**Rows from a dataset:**
###
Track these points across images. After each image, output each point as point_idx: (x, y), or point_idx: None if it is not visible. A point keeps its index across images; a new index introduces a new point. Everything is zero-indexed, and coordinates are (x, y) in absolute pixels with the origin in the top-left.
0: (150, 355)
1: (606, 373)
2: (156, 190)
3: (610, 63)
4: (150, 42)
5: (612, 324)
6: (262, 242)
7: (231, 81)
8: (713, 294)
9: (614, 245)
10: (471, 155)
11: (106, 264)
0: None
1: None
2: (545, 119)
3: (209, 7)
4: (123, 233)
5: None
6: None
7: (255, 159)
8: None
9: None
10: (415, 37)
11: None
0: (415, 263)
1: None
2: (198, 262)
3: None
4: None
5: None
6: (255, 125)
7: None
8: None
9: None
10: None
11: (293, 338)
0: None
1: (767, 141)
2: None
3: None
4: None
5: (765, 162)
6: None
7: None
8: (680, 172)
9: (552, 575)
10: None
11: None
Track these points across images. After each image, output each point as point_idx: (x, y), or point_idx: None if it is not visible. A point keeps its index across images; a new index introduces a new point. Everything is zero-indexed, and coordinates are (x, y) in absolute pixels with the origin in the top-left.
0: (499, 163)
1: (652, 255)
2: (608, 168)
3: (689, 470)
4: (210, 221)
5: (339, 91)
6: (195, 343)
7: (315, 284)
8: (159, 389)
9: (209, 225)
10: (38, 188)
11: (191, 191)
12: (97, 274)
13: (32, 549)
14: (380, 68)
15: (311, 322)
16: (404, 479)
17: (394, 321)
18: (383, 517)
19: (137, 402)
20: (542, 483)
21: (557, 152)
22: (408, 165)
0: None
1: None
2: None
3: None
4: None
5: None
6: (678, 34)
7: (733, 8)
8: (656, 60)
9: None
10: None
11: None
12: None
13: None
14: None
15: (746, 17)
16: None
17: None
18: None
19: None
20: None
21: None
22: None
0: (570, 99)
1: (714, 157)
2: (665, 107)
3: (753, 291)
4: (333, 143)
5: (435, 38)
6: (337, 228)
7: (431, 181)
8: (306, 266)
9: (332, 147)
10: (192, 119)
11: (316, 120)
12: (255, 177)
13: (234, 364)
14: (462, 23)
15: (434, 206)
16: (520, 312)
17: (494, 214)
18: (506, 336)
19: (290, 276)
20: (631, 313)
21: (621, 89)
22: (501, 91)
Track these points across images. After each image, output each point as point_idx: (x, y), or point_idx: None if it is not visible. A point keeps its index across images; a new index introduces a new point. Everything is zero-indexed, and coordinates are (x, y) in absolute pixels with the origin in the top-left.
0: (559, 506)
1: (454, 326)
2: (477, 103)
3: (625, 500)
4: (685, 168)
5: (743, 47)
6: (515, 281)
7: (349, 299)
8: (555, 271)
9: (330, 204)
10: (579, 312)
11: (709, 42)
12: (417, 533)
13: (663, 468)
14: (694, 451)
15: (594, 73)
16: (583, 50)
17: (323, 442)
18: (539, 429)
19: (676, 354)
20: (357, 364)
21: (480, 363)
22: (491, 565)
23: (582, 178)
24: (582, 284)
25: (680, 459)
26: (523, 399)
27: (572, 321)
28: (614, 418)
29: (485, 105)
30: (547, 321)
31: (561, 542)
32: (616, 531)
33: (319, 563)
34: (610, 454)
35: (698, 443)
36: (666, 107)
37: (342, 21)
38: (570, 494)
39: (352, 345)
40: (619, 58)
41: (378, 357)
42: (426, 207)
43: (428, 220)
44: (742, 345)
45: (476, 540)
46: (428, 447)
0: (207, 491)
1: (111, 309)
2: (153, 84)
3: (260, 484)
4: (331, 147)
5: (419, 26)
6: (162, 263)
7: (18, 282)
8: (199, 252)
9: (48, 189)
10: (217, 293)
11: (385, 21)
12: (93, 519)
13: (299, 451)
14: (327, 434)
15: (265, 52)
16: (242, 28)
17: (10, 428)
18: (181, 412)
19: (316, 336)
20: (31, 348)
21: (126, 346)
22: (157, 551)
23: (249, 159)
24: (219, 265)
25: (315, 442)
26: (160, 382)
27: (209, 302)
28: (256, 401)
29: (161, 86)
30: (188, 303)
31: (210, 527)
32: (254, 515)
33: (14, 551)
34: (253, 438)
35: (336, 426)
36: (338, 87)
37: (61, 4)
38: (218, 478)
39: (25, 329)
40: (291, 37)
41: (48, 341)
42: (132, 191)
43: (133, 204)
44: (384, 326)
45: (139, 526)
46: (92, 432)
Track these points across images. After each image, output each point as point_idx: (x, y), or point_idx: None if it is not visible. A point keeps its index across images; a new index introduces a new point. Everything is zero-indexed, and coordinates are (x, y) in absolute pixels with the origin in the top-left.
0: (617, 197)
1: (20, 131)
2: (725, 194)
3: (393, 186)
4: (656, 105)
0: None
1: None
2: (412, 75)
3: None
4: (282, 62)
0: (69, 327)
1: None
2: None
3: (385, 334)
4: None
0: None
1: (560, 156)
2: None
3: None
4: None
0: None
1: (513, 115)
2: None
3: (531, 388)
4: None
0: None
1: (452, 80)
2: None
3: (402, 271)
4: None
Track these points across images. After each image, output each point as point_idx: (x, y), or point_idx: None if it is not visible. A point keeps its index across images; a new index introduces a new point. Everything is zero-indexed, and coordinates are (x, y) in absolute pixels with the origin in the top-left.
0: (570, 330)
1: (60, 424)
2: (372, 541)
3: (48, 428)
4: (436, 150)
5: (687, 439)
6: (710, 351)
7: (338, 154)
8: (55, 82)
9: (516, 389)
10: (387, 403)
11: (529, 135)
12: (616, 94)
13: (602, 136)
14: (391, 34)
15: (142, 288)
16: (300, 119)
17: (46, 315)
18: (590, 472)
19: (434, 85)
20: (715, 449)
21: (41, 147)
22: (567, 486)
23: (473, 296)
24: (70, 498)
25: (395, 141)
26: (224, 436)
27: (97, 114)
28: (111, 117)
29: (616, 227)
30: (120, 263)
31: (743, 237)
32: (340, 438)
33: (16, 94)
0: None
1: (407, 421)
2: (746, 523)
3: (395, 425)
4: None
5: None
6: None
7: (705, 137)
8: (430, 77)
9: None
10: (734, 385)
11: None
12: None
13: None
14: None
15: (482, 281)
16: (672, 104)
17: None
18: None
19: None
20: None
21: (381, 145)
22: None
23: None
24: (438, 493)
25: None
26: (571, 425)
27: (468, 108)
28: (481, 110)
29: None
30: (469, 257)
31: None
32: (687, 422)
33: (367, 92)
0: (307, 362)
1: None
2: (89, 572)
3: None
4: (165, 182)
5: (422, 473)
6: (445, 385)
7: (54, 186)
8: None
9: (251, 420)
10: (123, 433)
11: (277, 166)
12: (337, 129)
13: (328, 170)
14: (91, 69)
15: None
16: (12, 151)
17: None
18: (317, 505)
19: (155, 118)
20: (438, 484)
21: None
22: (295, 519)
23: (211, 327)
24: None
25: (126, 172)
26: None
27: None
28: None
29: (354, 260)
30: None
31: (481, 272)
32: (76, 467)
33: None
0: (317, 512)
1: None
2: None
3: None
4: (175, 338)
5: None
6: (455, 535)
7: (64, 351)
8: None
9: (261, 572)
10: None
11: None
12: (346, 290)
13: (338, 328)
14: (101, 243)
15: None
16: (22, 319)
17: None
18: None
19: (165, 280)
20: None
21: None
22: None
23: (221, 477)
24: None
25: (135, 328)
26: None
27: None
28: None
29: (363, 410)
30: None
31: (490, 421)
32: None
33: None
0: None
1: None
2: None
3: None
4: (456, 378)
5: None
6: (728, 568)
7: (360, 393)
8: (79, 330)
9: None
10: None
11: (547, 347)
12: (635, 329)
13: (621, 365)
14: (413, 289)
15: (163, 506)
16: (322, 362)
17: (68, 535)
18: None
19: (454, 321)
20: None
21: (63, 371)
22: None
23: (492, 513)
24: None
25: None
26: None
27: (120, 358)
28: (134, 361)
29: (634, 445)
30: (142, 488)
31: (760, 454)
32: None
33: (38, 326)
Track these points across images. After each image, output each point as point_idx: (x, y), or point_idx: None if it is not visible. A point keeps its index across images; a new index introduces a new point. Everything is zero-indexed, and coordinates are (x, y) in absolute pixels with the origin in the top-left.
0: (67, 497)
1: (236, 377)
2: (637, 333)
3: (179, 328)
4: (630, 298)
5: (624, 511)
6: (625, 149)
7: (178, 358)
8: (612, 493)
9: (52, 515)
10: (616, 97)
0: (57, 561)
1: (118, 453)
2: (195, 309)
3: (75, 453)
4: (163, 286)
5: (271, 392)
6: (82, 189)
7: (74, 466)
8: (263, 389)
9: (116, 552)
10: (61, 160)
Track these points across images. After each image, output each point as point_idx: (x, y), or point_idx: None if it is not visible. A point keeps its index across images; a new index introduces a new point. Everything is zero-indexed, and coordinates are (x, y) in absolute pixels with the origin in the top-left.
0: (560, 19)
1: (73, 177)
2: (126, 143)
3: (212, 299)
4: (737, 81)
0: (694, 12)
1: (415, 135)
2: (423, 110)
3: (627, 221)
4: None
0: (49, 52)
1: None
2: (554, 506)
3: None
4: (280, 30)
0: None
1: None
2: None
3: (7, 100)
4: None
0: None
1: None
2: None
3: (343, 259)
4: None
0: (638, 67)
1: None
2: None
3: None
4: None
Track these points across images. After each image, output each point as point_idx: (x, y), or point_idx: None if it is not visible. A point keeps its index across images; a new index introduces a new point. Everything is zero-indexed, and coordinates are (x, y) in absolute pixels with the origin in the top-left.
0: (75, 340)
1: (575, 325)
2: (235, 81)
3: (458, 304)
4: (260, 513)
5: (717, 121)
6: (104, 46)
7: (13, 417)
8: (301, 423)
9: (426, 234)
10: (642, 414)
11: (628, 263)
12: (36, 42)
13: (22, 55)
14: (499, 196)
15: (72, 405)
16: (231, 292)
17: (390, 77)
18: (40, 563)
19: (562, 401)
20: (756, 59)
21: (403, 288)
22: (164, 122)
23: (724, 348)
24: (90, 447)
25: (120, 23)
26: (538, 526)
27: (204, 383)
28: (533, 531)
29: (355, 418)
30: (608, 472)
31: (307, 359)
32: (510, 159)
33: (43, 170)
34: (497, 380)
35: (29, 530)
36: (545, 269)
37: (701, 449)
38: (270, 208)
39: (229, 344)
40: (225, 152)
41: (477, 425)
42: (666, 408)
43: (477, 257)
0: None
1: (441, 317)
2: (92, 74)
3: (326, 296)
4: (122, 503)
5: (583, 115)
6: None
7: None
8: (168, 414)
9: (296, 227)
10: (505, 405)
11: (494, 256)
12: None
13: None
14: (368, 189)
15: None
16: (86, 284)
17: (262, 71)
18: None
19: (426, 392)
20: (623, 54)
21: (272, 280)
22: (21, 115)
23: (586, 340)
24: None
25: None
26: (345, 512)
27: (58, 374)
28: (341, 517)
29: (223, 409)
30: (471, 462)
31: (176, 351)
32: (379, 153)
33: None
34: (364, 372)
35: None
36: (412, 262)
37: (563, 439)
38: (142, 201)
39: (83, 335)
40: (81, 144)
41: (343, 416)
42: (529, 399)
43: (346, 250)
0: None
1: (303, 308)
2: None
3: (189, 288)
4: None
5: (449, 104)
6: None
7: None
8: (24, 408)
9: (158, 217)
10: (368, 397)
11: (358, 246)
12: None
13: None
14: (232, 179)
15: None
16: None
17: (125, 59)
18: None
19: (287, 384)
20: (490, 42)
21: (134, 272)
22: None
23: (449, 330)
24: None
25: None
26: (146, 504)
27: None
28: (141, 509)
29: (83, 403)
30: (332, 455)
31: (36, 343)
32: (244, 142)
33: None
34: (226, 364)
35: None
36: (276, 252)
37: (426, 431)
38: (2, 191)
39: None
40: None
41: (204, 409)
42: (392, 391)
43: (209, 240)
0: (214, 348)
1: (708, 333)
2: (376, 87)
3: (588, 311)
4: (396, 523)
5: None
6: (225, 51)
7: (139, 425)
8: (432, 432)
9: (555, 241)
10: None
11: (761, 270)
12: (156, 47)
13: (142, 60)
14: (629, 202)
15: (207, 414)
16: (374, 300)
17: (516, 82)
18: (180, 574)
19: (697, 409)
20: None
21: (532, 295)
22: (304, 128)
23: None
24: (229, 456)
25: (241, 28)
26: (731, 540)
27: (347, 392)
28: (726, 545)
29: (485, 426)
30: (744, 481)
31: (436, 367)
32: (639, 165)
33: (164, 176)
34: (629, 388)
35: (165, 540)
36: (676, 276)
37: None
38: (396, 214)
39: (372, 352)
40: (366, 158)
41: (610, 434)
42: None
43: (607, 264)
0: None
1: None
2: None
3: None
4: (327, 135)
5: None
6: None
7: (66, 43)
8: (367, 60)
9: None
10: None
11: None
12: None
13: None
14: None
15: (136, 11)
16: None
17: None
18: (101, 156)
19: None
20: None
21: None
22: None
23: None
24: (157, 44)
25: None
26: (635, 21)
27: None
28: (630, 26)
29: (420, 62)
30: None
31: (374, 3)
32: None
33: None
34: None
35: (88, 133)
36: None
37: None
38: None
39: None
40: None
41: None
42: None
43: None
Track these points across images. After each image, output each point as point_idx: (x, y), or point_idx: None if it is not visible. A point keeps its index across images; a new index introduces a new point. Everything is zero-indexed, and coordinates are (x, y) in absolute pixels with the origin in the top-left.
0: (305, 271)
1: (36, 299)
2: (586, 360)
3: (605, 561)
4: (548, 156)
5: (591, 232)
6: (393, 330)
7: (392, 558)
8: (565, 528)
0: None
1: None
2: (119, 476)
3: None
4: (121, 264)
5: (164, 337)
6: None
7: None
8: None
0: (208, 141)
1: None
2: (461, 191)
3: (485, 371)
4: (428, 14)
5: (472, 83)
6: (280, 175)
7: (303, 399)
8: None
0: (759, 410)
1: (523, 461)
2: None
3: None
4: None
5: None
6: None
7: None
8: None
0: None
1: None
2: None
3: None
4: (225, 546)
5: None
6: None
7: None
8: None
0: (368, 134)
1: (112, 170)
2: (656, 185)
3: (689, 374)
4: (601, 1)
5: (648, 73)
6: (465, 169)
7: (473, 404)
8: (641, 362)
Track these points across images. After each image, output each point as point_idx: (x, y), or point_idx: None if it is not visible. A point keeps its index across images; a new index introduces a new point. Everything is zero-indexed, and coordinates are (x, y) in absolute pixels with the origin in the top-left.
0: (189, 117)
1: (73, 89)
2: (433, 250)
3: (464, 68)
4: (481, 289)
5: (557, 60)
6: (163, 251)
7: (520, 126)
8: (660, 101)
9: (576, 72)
###
**Short task:**
Present the items above as a Markdown table with the columns "Row" and "Line". Include everything from the first line of the items through the line containing "2: (198, 262)", inclusive, numbering each line and leaving out blank lines.

**Solution to the exercise:**
| Row | Line |
|---|---|
| 1 | Track these points across images. After each image, output each point as point_idx: (x, y), or point_idx: None if it is not visible. A point keeps its index across images; a new index introduces a new point. Everything is zero-indexed, and coordinates are (x, y) in absolute pixels with the origin in the top-left. |
| 2 | 0: (150, 355) |
| 3 | 1: (606, 373) |
| 4 | 2: (156, 190) |
| 5 | 3: (610, 63) |
| 6 | 4: (150, 42) |
| 7 | 5: (612, 324) |
| 8 | 6: (262, 242) |
| 9 | 7: (231, 81) |
| 10 | 8: (713, 294) |
| 11 | 9: (614, 245) |
| 12 | 10: (471, 155) |
| 13 | 11: (106, 264) |
| 14 | 0: None |
| 15 | 1: None |
| 16 | 2: (545, 119) |
| 17 | 3: (209, 7) |
| 18 | 4: (123, 233) |
| 19 | 5: None |
| 20 | 6: None |
| 21 | 7: (255, 159) |
| 22 | 8: None |
| 23 | 9: None |
| 24 | 10: (415, 37) |
| 25 | 11: None |
| 26 | 0: (415, 263) |
| 27 | 1: None |
| 28 | 2: (198, 262) |